March 29, 2023
Contact: Courtney Perrett, 573-882-6217, cperrett@missouri.edu
The University of Missouri School of Law is driving forward equality in the legal profession by cultivating an ever-growing number of successful women lawyers. Out of 422 judges in Missouri, 138 are women. That’s just over 30%. Three of those women — all Mizzou Law graduates — sit on the bench of the state’s supreme court.
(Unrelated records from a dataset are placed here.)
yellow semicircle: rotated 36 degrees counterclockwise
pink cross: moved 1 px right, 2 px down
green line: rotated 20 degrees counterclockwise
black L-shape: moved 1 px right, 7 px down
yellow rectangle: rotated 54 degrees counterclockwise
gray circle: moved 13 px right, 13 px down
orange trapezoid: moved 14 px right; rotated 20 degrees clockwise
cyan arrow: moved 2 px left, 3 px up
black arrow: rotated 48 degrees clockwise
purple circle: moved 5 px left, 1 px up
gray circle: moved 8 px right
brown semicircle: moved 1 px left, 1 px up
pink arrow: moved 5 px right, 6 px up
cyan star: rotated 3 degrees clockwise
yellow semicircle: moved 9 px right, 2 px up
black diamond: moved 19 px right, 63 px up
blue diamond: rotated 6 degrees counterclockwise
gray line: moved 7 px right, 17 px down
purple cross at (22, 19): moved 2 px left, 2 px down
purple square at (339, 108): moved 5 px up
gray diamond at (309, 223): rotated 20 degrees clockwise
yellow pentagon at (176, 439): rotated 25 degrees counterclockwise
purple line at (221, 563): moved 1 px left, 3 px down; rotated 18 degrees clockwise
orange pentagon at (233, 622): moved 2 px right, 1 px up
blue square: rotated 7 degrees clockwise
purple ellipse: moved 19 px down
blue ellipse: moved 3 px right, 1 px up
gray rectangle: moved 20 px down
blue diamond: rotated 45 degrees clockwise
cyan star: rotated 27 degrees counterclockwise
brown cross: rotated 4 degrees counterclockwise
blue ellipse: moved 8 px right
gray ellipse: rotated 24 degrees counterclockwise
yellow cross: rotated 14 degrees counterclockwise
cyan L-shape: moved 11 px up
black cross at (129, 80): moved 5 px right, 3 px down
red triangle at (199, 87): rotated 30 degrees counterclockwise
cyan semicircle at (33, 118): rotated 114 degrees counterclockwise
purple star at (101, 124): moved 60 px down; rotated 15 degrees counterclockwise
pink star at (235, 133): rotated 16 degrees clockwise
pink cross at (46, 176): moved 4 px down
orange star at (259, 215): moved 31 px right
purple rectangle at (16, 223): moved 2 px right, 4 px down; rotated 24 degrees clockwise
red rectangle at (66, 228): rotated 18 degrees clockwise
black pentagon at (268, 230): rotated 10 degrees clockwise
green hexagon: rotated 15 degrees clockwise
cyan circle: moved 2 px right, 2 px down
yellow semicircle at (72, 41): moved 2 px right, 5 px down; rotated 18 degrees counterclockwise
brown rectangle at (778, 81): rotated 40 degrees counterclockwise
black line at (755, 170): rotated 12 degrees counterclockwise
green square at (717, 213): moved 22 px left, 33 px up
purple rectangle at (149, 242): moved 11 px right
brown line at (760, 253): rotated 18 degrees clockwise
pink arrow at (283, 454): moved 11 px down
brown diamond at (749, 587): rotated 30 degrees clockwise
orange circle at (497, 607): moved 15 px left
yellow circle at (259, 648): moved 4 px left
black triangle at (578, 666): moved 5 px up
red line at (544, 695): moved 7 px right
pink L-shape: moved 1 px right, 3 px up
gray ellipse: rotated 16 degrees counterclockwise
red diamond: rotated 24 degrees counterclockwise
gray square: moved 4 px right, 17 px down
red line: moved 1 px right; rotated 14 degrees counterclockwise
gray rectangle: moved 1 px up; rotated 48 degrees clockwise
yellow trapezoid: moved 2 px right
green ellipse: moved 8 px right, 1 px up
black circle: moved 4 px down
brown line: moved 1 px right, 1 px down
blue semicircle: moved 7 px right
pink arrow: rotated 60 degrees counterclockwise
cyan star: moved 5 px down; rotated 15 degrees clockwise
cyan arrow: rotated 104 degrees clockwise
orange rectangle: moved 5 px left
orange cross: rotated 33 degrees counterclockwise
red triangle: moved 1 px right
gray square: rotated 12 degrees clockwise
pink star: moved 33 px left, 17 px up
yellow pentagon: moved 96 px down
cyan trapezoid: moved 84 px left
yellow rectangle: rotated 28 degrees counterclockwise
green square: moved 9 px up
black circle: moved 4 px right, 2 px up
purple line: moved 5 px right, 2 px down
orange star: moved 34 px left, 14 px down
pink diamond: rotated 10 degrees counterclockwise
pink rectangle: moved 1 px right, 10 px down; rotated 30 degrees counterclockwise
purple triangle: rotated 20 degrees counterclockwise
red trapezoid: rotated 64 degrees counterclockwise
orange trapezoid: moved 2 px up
Others serve on district courts and as commissioners.
Last year, the MU School of Law had a first-year cohort that consisted of 56% women — a trend that follows a national movement of more women choosing to attend law school, positioning these institutions as key stakeholders in educating attorneys that will go on to serve their communities in a myriad of ways.
“The public’s perception of lawyers affects their perception of the legal system in general,” Paul Litton, interim dean of the School of Law, said. “I think for people to trust the legal system and the rule of law, it’s better that the profession reflects society.”
A legacy in the making
In 2020, women outnumbered men in law school classrooms across the country for the fifth consecutive year, a report by Enjuris found. In 2018, Mizzou Law’s first-year cohort was 38% women, which ramped up to 48% in 2019, 46% in 2020 and hit a majority in 2021 at 51% for the first time. These numbers, however, represent decades of progress toward equality.
“I knew that there were considerably less of us, and that being a female lawyer was unusual,” said Missouri Supreme Court Judge Mary Russell, who graduated from the MU School of Law in 1983, a year when one-third of the graduating class was women. “Back then, I certainly didn’t know any female lawyers; there were probably only a handful of female judges in the whole state. By 1983, there’d still never been a woman on the Court of Appeals. There had never been a woman on the Supreme Court of Missouri. By then, Justice Sandra Day O'Connor had been appointed to the U.S. Supreme Court. But other than that, it was virtually unheard of for a woman to have those responsibilities.”
Raised on a dairy farm outside of Hannibal, Missouri, Russell always excelled in school. After dabbling in journalism through her undergraduate studies at Truman State University, she interned for a congressman in Washington D.C., where she saw the law put into practice by attorneys every day. It was during her time at Mizzou Law in the early 1980s that Russell began to realize she could contribute more to the legal community than she ever dreamed, perhaps even aspire to a judgeship.
After a career of more than four decades, half of which were spent as a Missouri Supreme Court judge, Russell is a role model and inspiration for women in law school and beyond as a pioneer in the legal community with an unsurpassed dedication to public service.
“I think women can be whatever they want to be,” Russell said. “And I think more women are thinking about graduate programs than probably ever before. And because of that, law school gets a fair increase of that pool.”
For Wensdai Brooks, a first-generation law student who is poised to graduate in May, attending Mizzou law was a lifelong dream.
“I think that more women going to law school is a signal to the next generation that you belong in this building and this profession,” Brooks said. “We want to hear your voice; we want to stand up here with you. I think representation is really important, and I didn’t see other girls go into law school when I was a kid. At the beginning of this year, I had a young woman come up to me, and she said, ‘I don’t know if you remember me, but you were a teaching assistant in one of my undergraduate classes, and I came to law school because of you.’ Just knowing that I’m showing the future generation that the world is their oyster is what it’s all about for me.”